フランソワーズ・サガン(朝吹登水子訳)『悲しみよ こんにちは』
~新潮文庫、 1985
年改版~
Françoise Sagan, Bonjour tristesse
, 1954
)
サガン (1935.6.21
)
が 18
歳のときに発表したデビュー作です。(生年月日は『岩波西洋人名辞典 増補版』参照)
主人公のセシルが 17
歳の頃の夏の思い出です。
幼少期に母を亡くしたセシルですが、父親は女たらしで、多くの女性と交友を持っていました。その夏休みは、エルザも含めて3人で、地中海に面した海辺に別荘を借り、バカンスを楽しむことになりました。

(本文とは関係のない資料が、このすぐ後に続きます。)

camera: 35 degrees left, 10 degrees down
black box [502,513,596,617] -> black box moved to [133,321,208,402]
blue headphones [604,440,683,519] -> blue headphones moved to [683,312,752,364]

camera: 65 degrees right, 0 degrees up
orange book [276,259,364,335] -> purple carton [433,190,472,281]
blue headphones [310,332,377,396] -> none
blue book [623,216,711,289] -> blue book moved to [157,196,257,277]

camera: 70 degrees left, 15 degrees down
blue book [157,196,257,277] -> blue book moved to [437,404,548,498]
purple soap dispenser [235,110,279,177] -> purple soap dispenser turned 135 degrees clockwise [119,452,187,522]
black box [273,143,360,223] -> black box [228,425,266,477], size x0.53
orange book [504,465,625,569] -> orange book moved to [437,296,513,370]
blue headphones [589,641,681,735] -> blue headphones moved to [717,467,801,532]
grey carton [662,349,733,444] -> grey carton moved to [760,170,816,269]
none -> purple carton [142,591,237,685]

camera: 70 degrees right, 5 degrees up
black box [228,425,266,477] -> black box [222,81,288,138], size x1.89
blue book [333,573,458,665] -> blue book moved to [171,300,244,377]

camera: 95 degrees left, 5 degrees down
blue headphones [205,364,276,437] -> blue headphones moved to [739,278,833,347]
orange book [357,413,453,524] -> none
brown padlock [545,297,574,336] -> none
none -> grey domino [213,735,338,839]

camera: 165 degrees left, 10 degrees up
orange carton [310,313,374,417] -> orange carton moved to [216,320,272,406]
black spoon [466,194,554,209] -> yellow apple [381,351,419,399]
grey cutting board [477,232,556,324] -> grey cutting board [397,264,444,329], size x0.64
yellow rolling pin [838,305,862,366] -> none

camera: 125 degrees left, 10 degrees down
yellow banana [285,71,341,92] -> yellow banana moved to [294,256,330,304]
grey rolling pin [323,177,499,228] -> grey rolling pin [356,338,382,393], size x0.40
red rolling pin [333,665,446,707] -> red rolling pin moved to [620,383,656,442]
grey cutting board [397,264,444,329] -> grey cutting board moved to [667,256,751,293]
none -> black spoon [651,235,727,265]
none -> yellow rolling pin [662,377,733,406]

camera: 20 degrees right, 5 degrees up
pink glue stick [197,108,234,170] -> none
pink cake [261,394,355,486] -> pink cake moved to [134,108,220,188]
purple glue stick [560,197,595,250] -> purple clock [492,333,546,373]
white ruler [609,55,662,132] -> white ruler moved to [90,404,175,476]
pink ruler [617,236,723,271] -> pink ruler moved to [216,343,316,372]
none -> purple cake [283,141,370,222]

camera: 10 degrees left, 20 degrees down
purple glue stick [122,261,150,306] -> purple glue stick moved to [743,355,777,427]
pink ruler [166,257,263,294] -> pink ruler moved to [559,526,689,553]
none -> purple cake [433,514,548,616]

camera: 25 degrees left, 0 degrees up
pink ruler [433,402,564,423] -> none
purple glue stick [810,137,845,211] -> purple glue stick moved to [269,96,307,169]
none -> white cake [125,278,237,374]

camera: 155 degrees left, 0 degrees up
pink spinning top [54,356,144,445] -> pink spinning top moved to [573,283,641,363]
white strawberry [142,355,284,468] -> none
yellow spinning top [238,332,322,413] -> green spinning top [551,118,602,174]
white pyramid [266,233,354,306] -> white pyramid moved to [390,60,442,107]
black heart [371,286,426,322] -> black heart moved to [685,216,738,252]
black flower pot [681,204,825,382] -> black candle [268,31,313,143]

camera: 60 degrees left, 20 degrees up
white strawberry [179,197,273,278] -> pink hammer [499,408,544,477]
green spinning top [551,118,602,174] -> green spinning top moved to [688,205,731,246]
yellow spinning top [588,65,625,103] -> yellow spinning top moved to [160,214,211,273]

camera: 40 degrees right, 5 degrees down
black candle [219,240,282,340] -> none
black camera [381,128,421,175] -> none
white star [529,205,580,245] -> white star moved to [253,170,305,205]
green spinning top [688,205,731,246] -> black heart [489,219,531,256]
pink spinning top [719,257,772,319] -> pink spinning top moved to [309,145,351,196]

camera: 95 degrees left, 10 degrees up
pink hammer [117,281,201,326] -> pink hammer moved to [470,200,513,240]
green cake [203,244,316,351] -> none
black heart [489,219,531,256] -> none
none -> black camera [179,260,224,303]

セシルはそこで、シリルという若者と出会い、恋に落ちていきます。
一方父は、亡き母の古い友達で、セシルの家庭教師もつとめていたアンヌに声をかけ、アンヌが別荘にやってくることになります。エルザの動揺、父の心変わりを見る中、セシルはある計画を立てることになります。
あっさりした父とセシルですが、アンヌがやってきてから、それまでの生活に明らかに変化が生じます。勉強を勧めるアンヌと、それに対抗するセシル。そして、アンヌ、あるいは父に対して仕組んだある計画の行方など、セシルの心の動きを味わい深く読みました。